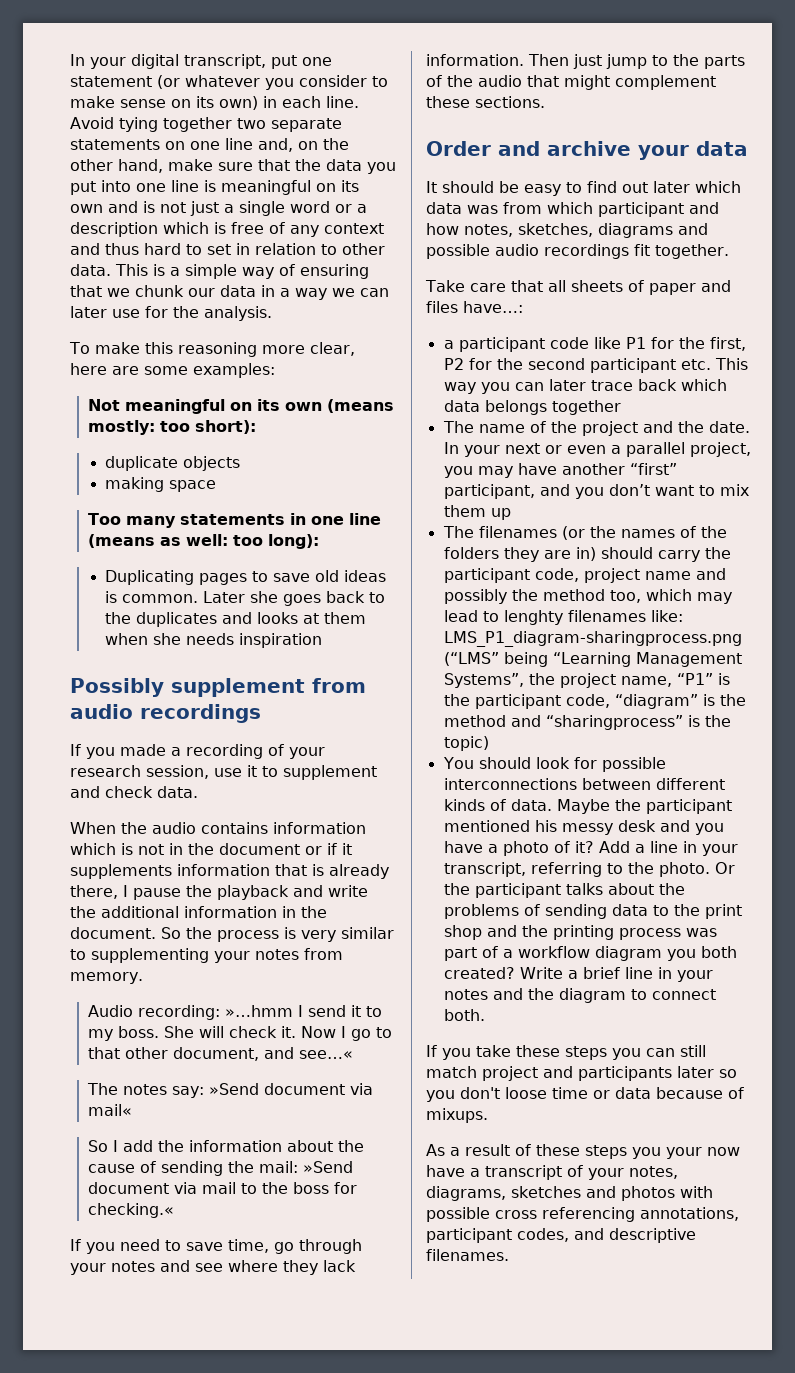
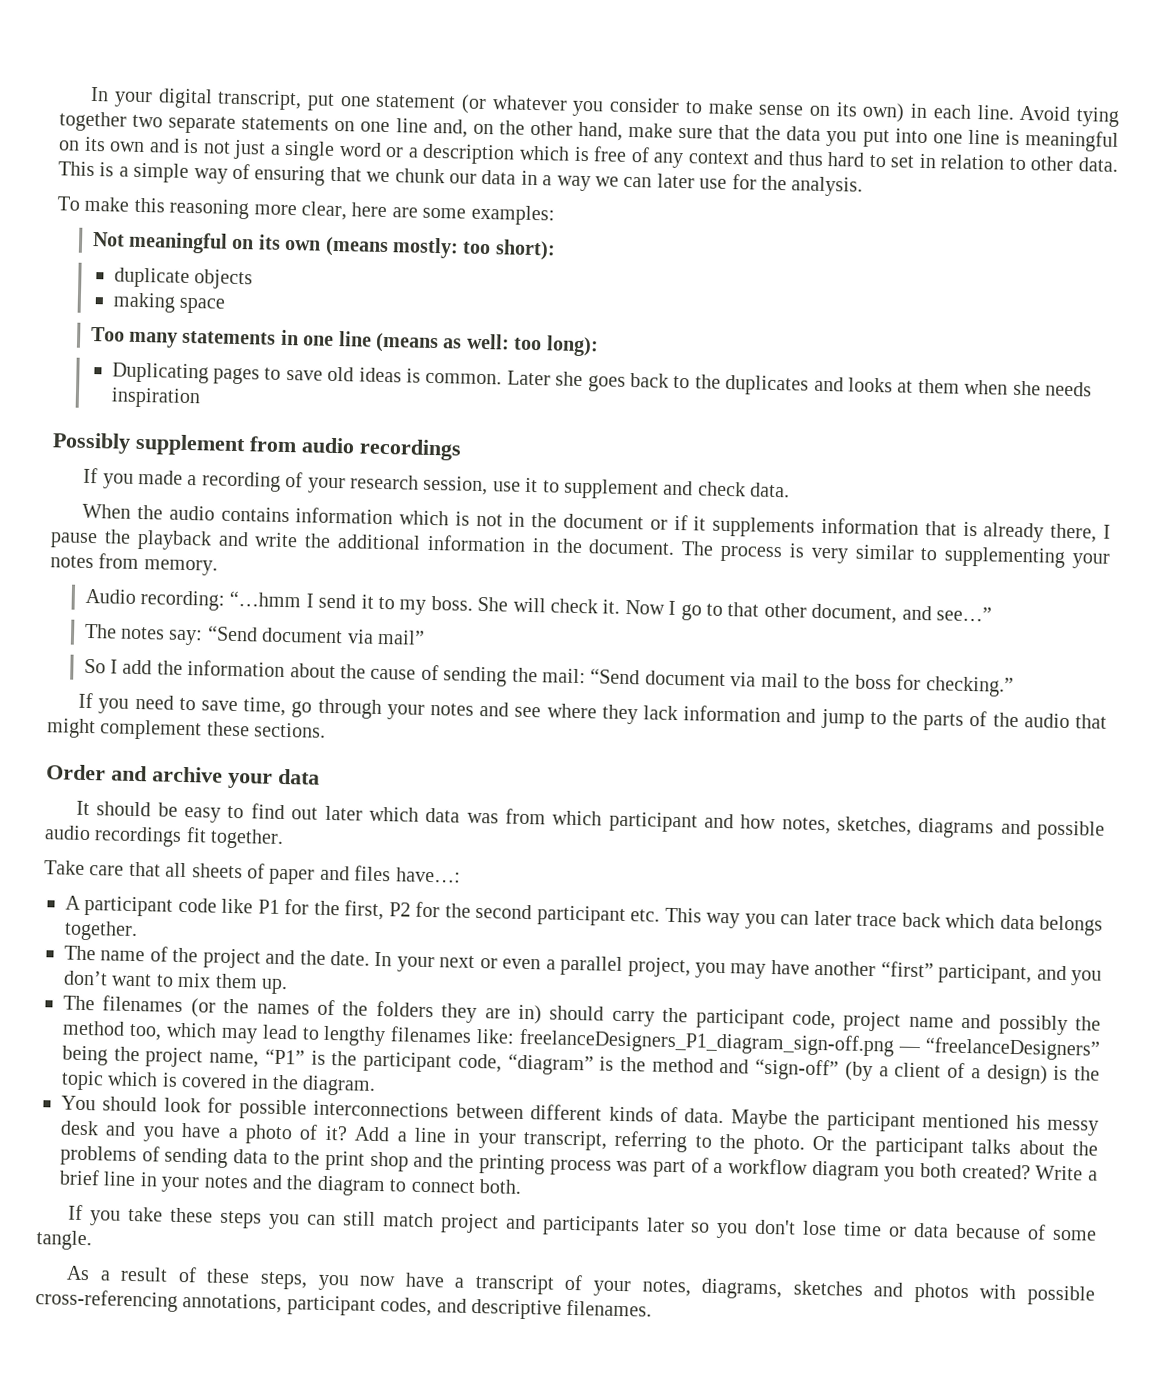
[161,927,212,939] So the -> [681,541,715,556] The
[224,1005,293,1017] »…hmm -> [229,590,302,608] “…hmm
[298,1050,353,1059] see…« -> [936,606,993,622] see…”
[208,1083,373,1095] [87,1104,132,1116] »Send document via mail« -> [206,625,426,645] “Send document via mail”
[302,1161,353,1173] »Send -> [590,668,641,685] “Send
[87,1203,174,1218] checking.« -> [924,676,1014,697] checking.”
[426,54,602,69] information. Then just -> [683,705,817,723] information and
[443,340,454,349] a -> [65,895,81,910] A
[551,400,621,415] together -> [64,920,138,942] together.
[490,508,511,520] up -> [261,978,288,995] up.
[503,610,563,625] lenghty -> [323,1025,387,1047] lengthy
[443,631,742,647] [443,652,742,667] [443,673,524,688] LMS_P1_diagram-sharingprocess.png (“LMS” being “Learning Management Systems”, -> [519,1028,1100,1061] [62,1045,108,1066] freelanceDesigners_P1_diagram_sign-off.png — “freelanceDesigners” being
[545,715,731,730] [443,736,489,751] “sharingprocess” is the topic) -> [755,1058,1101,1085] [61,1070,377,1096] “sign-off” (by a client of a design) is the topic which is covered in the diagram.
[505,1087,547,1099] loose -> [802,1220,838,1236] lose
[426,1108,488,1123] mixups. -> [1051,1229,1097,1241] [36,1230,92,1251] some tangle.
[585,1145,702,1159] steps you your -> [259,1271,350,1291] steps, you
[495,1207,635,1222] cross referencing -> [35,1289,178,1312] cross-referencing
# # #
▸ **Work to be completed**
Reproduce the entries above exactly, without images.

▸ **Reply**
[161,927,212,939] So the -> [681,541,715,556] The
[224,1005,293,1017] »…hmm -> [229,590,302,608] “…hmm
[298,1050,353,1059] see…« -> [936,606,993,622] see…”
[208,1083,373,1095] [87,1104,132,1116] »Send document via mail« -> [206,625,426,645] “Send document via mail”
[302,1161,353,1173] »Send -> [590,668,641,685] “Send
[87,1203,174,1218] checking.« -> [924,676,1014,697] checking.”
[426,54,602,69] information. Then just -> [683,705,817,723] information and
[443,340,454,349] a -> [65,895,81,910] A
[551,400,621,415] together -> [64,920,138,942] together.
[490,508,511,520] up -> [261,978,288,995] up.
[503,610,563,625] lenghty -> [323,1025,387,1047] lengthy
[443,631,742,647] [443,652,742,667] [443,673,524,688] LMS_P1_diagram-sharingprocess.png (“LMS” being “Learning Management Systems”, -> [519,1028,1100,1061] [62,1045,108,1066] freelanceDesigners_P1_diagram_sign-off.png — “freelanceDesigners” being
[545,715,731,730] [443,736,489,751] “sharingprocess” is the topic) -> [755,1058,1101,1085] [61,1070,377,1096] “sign-off” (by a client of a design) is the topic which is covered in the diagram.
[505,1087,547,1099] loose -> [802,1220,838,1236] lose
[426,1108,488,1123] mixups. -> [1051,1229,1097,1241] [36,1230,92,1251] some tangle.
[585,1145,702,1159] steps you your -> [259,1271,350,1291] steps, you
[495,1207,635,1222] cross referencing -> [35,1289,178,1312] cross-referencing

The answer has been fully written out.